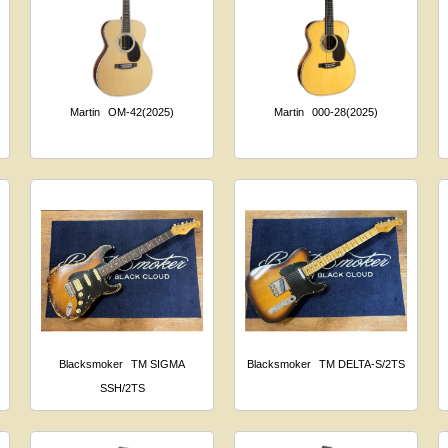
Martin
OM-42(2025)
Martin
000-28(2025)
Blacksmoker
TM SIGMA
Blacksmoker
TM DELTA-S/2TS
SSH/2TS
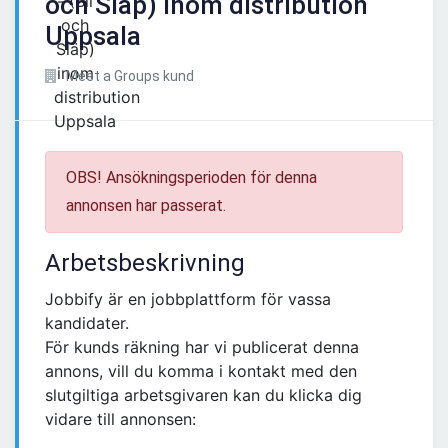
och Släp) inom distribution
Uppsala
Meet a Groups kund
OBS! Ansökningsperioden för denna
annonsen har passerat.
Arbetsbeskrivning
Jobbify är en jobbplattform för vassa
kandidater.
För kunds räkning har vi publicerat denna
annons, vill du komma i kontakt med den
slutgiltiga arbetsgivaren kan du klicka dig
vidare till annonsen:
★ ★ ★
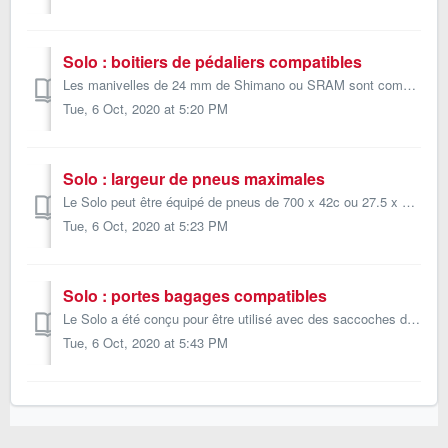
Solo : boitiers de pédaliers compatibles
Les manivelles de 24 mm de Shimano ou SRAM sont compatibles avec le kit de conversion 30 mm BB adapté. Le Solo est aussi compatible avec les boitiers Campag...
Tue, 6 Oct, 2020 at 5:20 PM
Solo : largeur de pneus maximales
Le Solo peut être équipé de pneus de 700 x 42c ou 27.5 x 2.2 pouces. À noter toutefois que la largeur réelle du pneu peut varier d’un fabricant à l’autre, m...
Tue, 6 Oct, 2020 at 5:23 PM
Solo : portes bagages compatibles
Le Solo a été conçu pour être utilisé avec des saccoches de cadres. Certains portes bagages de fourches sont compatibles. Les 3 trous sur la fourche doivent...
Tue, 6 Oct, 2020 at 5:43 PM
★ ★ ★
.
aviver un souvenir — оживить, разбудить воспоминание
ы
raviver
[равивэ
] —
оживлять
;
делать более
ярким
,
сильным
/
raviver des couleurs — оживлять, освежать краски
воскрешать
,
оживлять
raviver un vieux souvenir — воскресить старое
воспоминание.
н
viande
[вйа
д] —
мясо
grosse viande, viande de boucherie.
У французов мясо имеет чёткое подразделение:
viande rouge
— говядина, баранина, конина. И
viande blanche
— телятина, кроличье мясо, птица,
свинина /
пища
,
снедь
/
★ ★ ★
Required action: Bring together all lines in the records where the word "viande" is found.

Response for this exercise:
viande
grosse viande, viande de boucherie.
viande rouge
viande blanche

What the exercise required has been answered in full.